How I use Obsidian in 2023


I have been using Obsidian since 2021 to take notes and keep myself organized. Over that time, my use of Obsidian has expanded and now it is critical to my daily workflow, for my work, my personal and professional development and my physical and mental health.

Obsidian allows me to keep technical notes, study for test and organize my thoughts.

Obsidian helps me track my personal goals and development.

Obsidian helps me keep on top of my work projects and tasks. I am more effective at my job and better prepared since I started to use Obsidian as part of my daily workflow.

How I have improved because of Obsidian

Obsidian was critical to my preparation for and passing of the CISSP, NSE7 and Azure Security Engineer Associate exams that I’ve taken in 2023. I passed these 3 exams in March, May and August respectively - and I would not have been able to do that in the same timeframe without Obsidian.

I work as a consultant, I am always working with multiple clients, that means I have a constantly fluctuating task list - from big projects to minor requests - that need to be tracked, actions taken, items delegated, and statuses followed up on. Before I started using Obsidian for managing my workflow I had tried other task software - online task trackers, wiki-based interfaces, Kanban style trackers, I think I’ve tried nearly everything out there over the last 15+ years. But after trying them for a few weeks, I always went back to a plain paper notebook.

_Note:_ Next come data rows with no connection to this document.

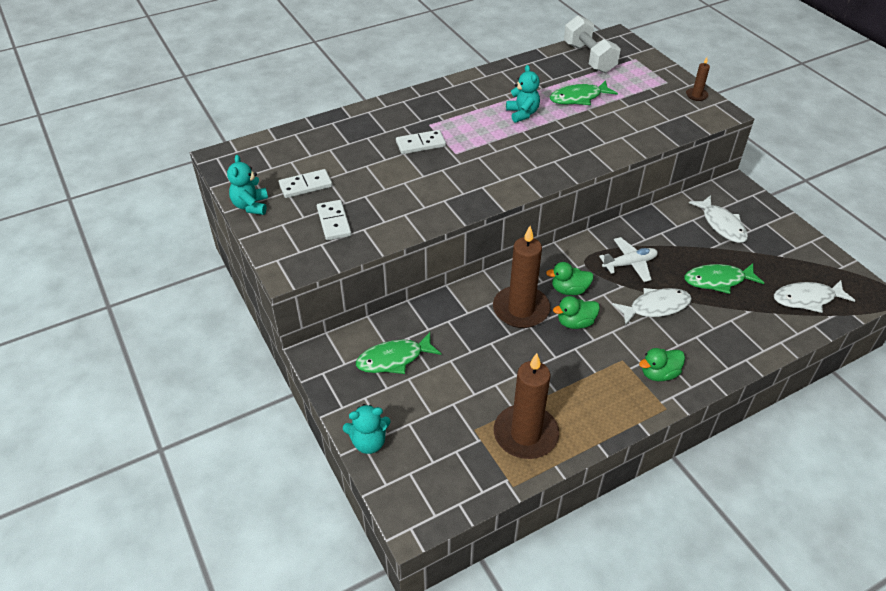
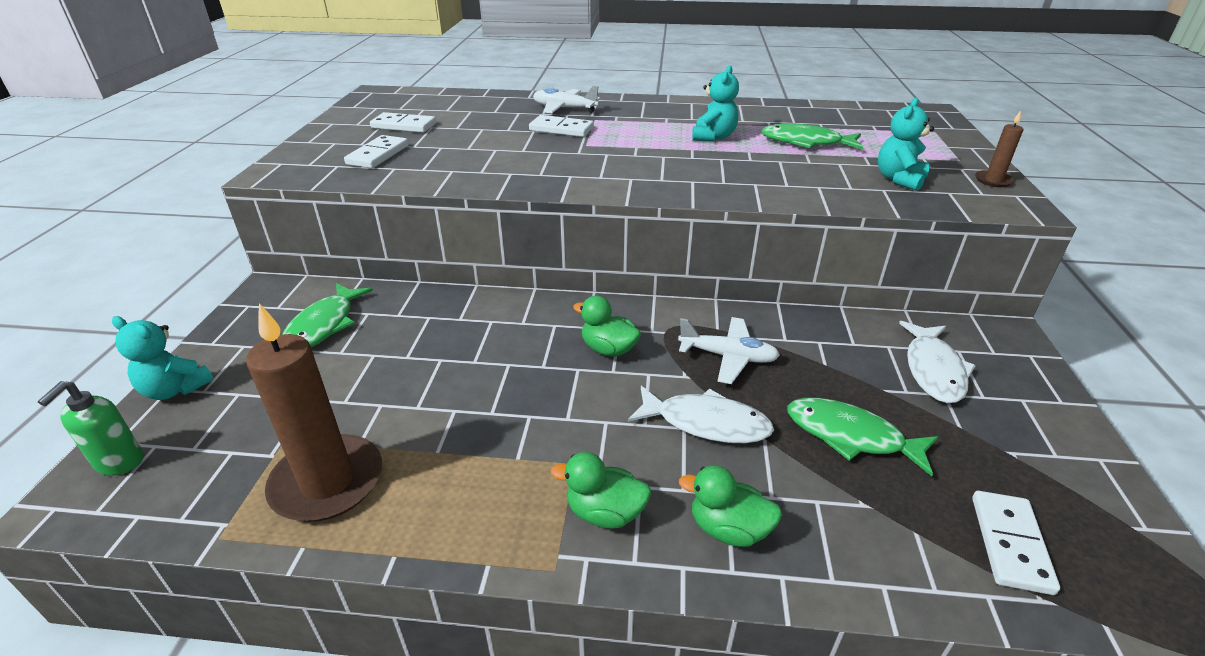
camera: 35 degrees right, 10 degrees down
turquoise teddy bear [227,155,268,215] -> turquoise teddy bear moved to [878,98,934,191]
green fish [356,332,441,374] -> green fish turned 90 degrees counterclockwise [282,283,373,347]
brown candle [493,226,550,328] -> none
green duck [553,296,600,329] -> green duck moved to [679,465,782,547]
white dumbbell [564,15,621,73] -> none
white fish [774,280,856,313] -> white domino [972,491,1060,595]
none -> green soap dispenser [38,381,143,476]
none -> white plane [533,86,601,113]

Every other tool had some great features, but as a consultant I need to be able to track my time, in addition to status and next actions. Time tracking was never a built-in feature of any of the apps I tried, but it was always a thing I could write down in my notebook.

Obsidian helps me track my tasks and my time, just like a notebook has, but it’s even better - because I can keep a “daily note” and copy and paste yesterday’s details into today’s note, then remove the items that don’t need to be brought forward and add new items that come up.

I use Obsidian to track my progress towards goals and keep track of the habits I’m looking to maintain or develop. I maintain a gratitude journal in Obsidian. I track my daily caloric burn, if I went to the gym, did I get to bed before a specific time to make sure I’m getting enough sleep, so that I keep making progress towards my health and strength goals. I track if I went to the driving range, journaled, and meditated to keep my mental health up.

The Technical Bits

I’m able to do all this with Obsidian because of two main features

  1. the contents of Obsidian are just text files and
  2. the application is extensible via plugins.

The text file structure is important because it doesn’t apply any silly constraints like the size of a piece of paper and text files also allow for easy formatting using Markdown syntax - which is quick to add and flexible.

The plugin support extends the application to increase the functionality - for example there is a built in Template plug in, it works well for populating a new note with simple content. However, Obsidian also supports community developed plugins - like the Templater plugin, which I use because it provides additional options. There are a few other plugins that I’m using currently.


Reflecting on my last 2 or so years of using Obsidian to write this has been an interesting process. I have been self-motivated to achieve goals and improve for a long time, but adding the structure that Obsidian helps me provide to myself has accelerated my progress by helping me stay focused on the things I’m working on for longer so that my progress continues to build on itself. That compounding improvement has spread to so many parts of my life. I haven’t come across a similar tool that could so easily slot into so many parts of my life and provide such a huge payback.